WP6. TARGETTING TROPISMS WITH NOVEL ANTIFUNGALS. (1) The DHODH drug target of the novel antifungal F901318 was fluorescently labelled and localized to mitochondria. Automated, quantitative live-cell imaging of labelled-F901318 treated hyphae revealed the kinetics of the fungistatic and fungicidal effects of this drug. (2) A novel Rho-GTPase (PiRAC) of the Rac subfamily has been discovered in P. infestans and has potential as an oomycete-specific antifungal drug target.
WP7. COMPARISION OF CELL POLARITY REGULATION AND TROPIC GROWTH IN
DIFFERENT FUNGI. Key common features of cell polarity and tropic growth in fungi were identified in the FUNGIBRAIN project by a comparative, interdisciplinary, multi-tropism, multi-organism approach.

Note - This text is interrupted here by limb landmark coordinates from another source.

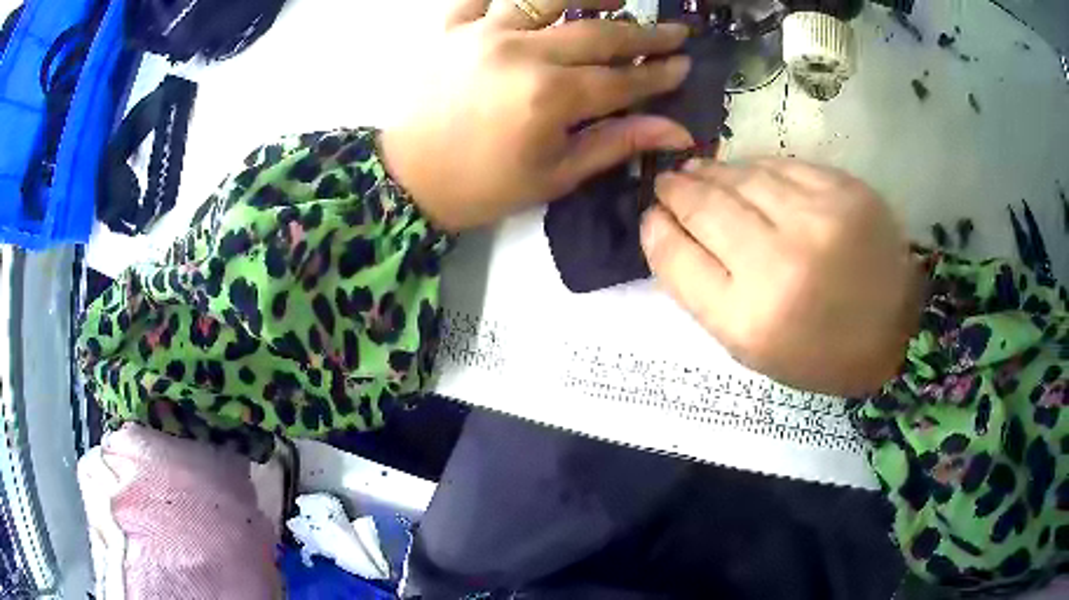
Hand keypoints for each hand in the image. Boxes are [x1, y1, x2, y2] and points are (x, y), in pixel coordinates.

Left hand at [381, 0, 694, 231]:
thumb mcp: (555, 175)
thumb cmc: (483, 186)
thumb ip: (617, 143)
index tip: (685, 63)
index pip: (623, 78)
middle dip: (645, 33)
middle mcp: (522, 52)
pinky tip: (531, 2)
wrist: (406, 180)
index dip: (659, 72)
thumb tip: (677, 131)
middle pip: (598, 34)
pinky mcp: (450, 28)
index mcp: (550, 97)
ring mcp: (483, 33)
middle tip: (675, 31)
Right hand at [641, 158, 923, 396]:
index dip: (656, 231)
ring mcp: (816, 220)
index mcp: (749, 319)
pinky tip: (744, 172)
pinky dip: (754, 167)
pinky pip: (780, 165)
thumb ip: (703, 291)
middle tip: (667, 184)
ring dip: (711, 172)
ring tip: (698, 171)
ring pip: (740, 177)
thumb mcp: (751, 347)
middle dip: (676, 191)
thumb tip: (666, 230)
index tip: (651, 217)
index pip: (676, 258)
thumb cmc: (819, 352)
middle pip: (704, 208)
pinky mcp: (844, 191)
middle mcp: (779, 264)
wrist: (897, 332)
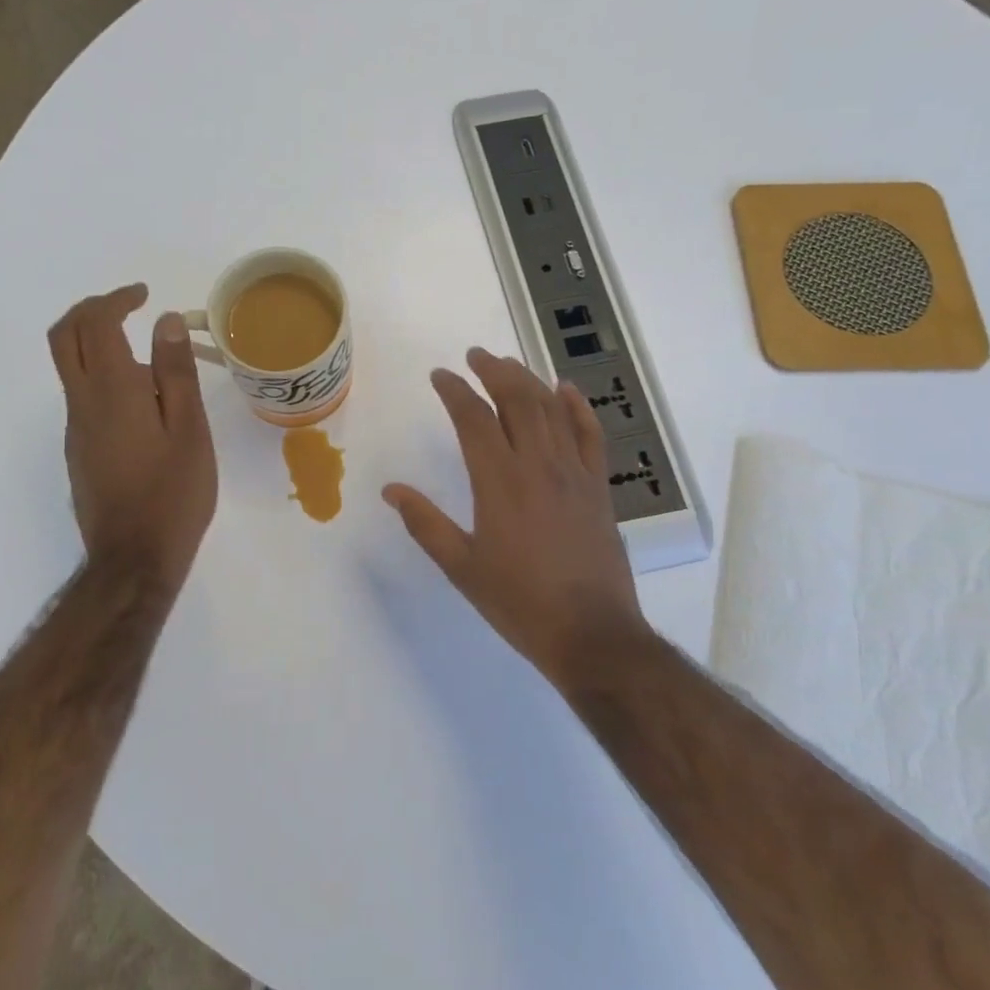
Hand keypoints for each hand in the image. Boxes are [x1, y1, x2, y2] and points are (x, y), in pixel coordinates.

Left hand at [50, 284, 217, 591]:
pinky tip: (147, 409)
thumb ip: (176, 372)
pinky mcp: (78, 451)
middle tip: (127, 307)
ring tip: (157, 368)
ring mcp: (76, 429)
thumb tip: (166, 321)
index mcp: (112, 391)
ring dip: (101, 347)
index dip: (116, 299)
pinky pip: (84, 399)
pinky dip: (105, 379)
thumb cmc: (172, 493)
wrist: (134, 558)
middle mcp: (82, 403)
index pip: (96, 324)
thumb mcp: (189, 430)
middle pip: (65, 337)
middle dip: (91, 311)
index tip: (143, 296)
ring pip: (73, 369)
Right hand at [384, 349, 645, 685]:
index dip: (455, 391)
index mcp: (500, 482)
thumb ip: (425, 523)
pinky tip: (566, 389)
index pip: (474, 419)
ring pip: (552, 410)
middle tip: (475, 355)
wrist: (591, 634)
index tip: (439, 375)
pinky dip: (578, 407)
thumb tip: (391, 490)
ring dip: (529, 380)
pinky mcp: (599, 487)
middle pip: (517, 400)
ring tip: (509, 363)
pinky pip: (590, 435)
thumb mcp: (462, 567)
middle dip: (494, 371)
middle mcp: (538, 466)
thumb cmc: (519, 602)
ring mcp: (574, 473)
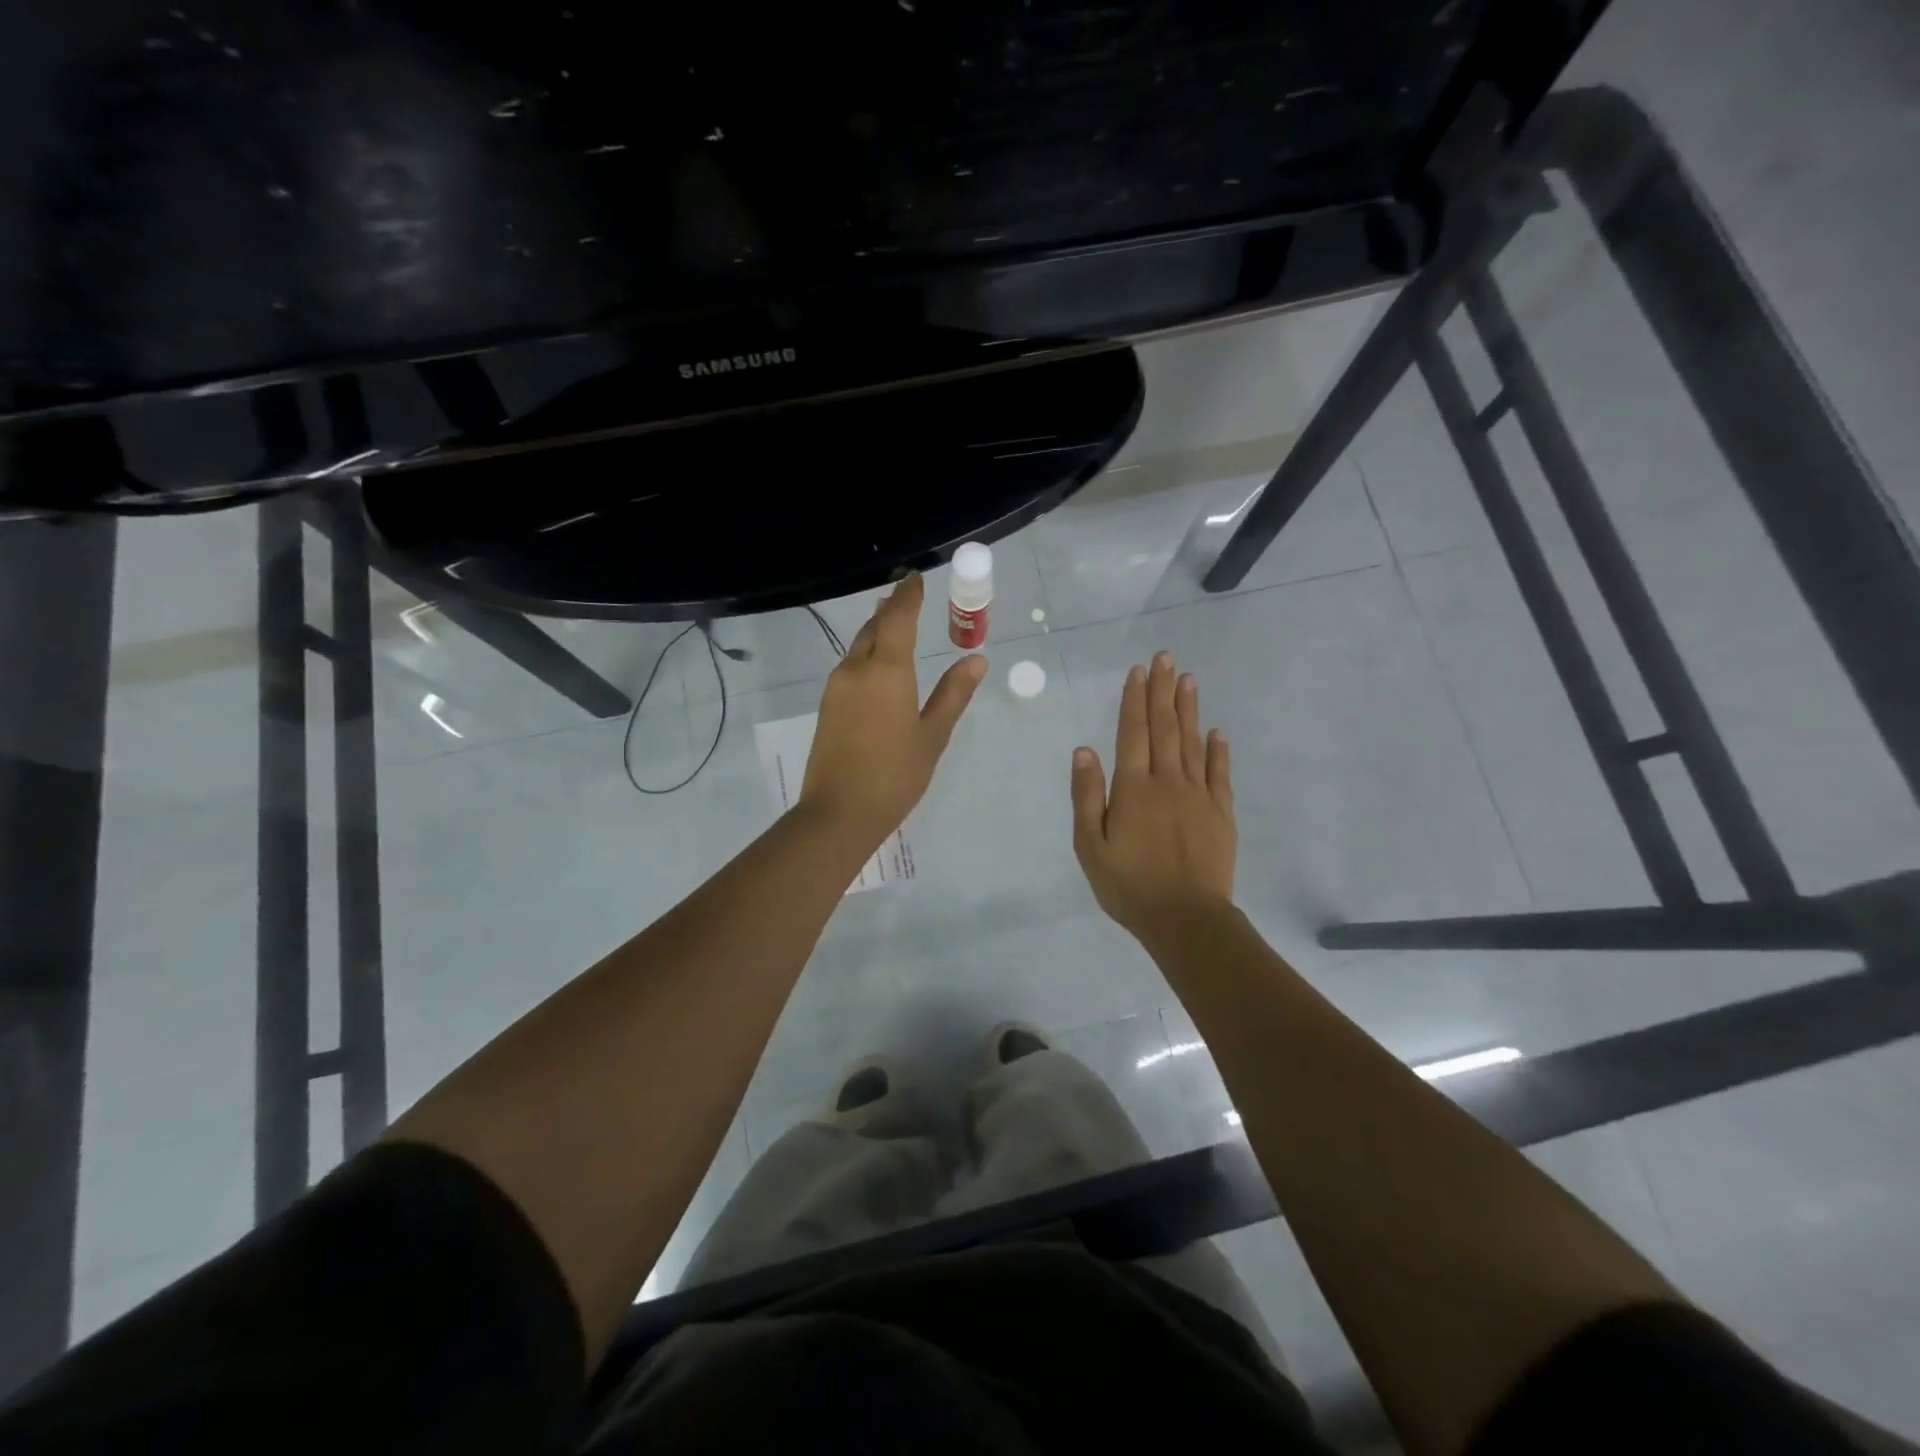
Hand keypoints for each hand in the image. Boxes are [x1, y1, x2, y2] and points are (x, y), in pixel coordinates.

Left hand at [800, 575, 987, 847]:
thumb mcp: (933, 735)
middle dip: (891, 610)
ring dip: (877, 630)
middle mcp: (856, 670)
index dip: (908, 597)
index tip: (916, 579)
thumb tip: (976, 658)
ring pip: (858, 646)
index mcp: (886, 671)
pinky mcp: (828, 706)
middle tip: (908, 597)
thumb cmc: (895, 775)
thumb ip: (953, 693)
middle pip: (873, 627)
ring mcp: (837, 688)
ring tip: (894, 623)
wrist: (839, 813)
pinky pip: (850, 666)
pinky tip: (878, 664)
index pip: (897, 619)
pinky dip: (867, 654)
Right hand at [1071, 652, 1235, 941]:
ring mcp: (1199, 796)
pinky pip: (1219, 774)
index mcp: (1133, 789)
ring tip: (1188, 680)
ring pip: (1192, 743)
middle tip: (1165, 658)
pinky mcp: (1221, 814)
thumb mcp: (1091, 846)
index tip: (1137, 671)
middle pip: (1164, 728)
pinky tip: (1216, 732)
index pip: (1132, 734)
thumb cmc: (1129, 885)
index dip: (1134, 701)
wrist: (1186, 919)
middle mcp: (1168, 782)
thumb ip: (1087, 796)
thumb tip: (1084, 750)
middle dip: (1162, 691)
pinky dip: (1217, 751)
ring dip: (1188, 710)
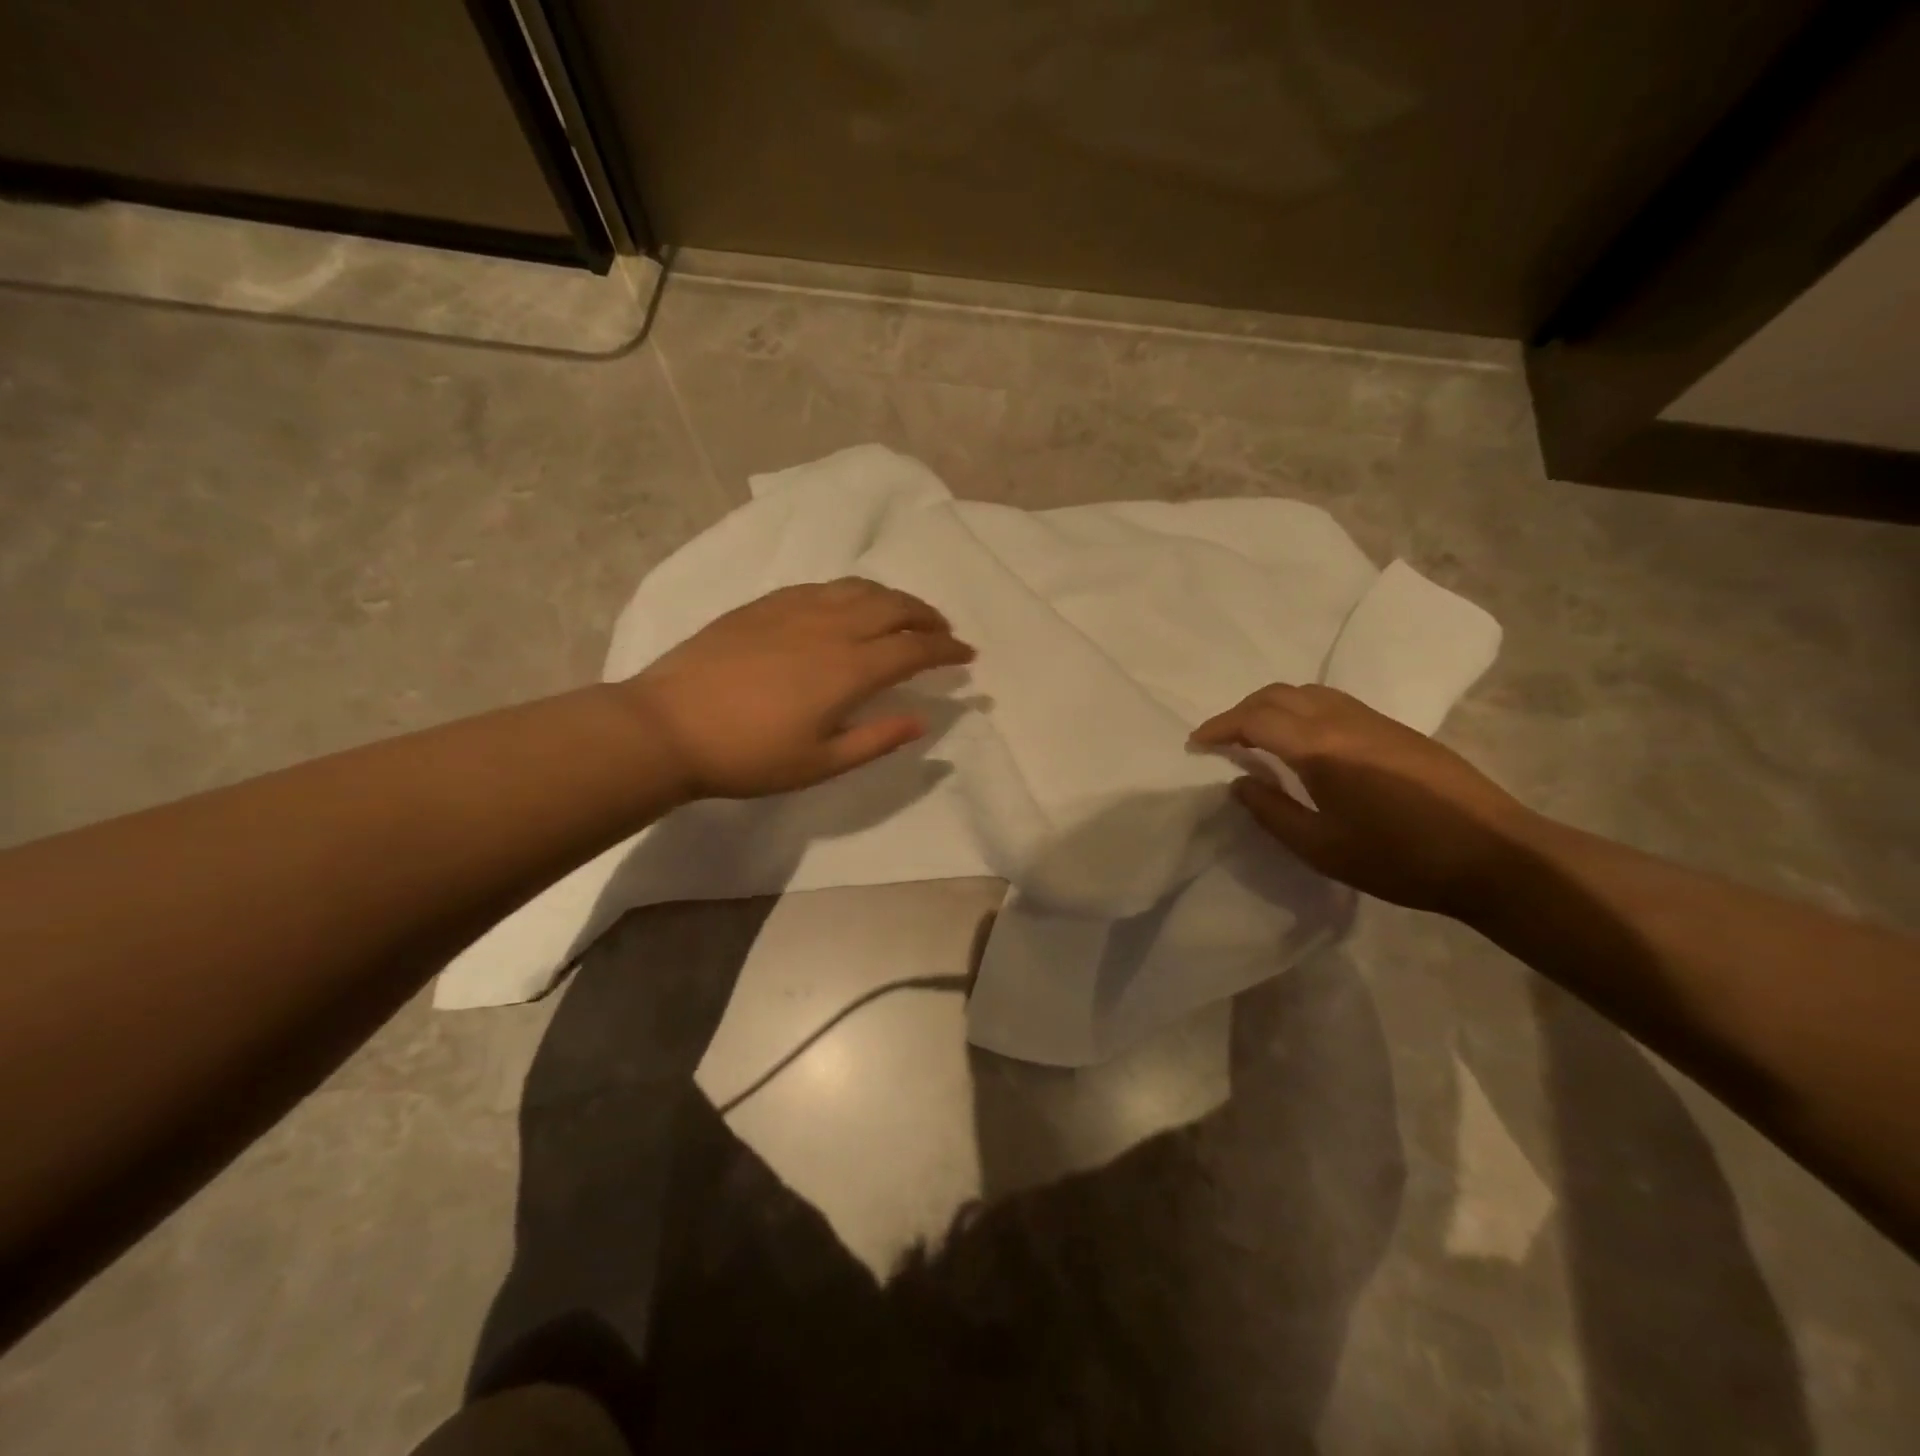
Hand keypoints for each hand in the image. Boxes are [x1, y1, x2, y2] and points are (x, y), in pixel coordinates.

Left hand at [619, 578, 974, 799]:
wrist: (668, 727)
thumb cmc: (748, 757)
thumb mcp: (820, 763)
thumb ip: (876, 739)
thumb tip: (923, 721)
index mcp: (849, 669)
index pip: (915, 649)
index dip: (947, 650)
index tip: (968, 656)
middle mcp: (830, 627)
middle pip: (894, 606)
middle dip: (928, 616)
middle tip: (943, 632)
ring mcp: (795, 609)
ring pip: (860, 589)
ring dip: (893, 598)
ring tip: (905, 615)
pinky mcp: (765, 604)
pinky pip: (824, 586)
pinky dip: (852, 593)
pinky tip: (849, 607)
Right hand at [1190, 684, 1533, 915]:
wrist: (1494, 855)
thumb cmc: (1400, 859)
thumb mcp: (1322, 848)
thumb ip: (1272, 812)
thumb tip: (1240, 782)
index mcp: (1320, 749)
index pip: (1255, 720)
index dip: (1219, 727)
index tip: (1196, 743)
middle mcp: (1343, 721)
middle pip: (1278, 695)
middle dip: (1241, 711)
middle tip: (1221, 739)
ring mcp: (1373, 720)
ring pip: (1307, 692)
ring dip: (1272, 706)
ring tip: (1257, 736)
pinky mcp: (1395, 728)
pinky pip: (1333, 701)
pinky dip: (1301, 709)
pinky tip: (1304, 740)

EXPECTED FINAL RESULTS AND THEIR POTENTIAL IMPACT AND USE
(1) Training of 11 ESRs and 3 ERs for improved employability. They have been provided with an exceptional skill set and team work experience in analysing, manipulating and inhibiting fungal polarized growth and tropisms of fungi which will be invaluable in their future academic/industrial careers. (2) Socio-economic impact. Fungi have a devastating impact on agriculture and human health. Crops, worth billions of € per year, are destroyed by fungal diseases. At least as many people die each year from fungal infections as die from tuberculosis, malaria or breast cancer. Resistance against the limited number of commercial available antifungals is rising. There is a critical need for the development of new antifungals. Global markets in agricultural fungicides and medical antifungals are increasing steadily and in 5 years will be >€30 billion p.a. The FUNGIBRAIN project has characterized and identified key components of signalling networks involved in fungal cell tropisms that have provided candidates for novel antifungal drugs and fungicides. It has also provided novel automated live-cell screens and assays for the identification and analysis of new antifungal compounds. (3) Scientific impact. Research conducted in FUNGIBRAIN has provided a major improvement in our understanding of the sensing and integration of signals governing cell polarity and tropisms in a wide range of fungi, including plant and human pathogens. This is being mainly communicated via publications and in conference presentations. (4) Collaboration and networking between Partners. This network partnership led to a considerable transfer of knowledge, experience and expertise between partners as well as providing current and future collaborative and joint funding opportunities. (5) Collaboration between academic and private sectors. FUNGIBRAIN has greatly facilitated valuable exchanges of ideas, methodologies and personnel between these diverse groups. (6) Outreach and communication with the general public about the importance of fungal biology, and of fungal diseases and their control has played a significant role during this project.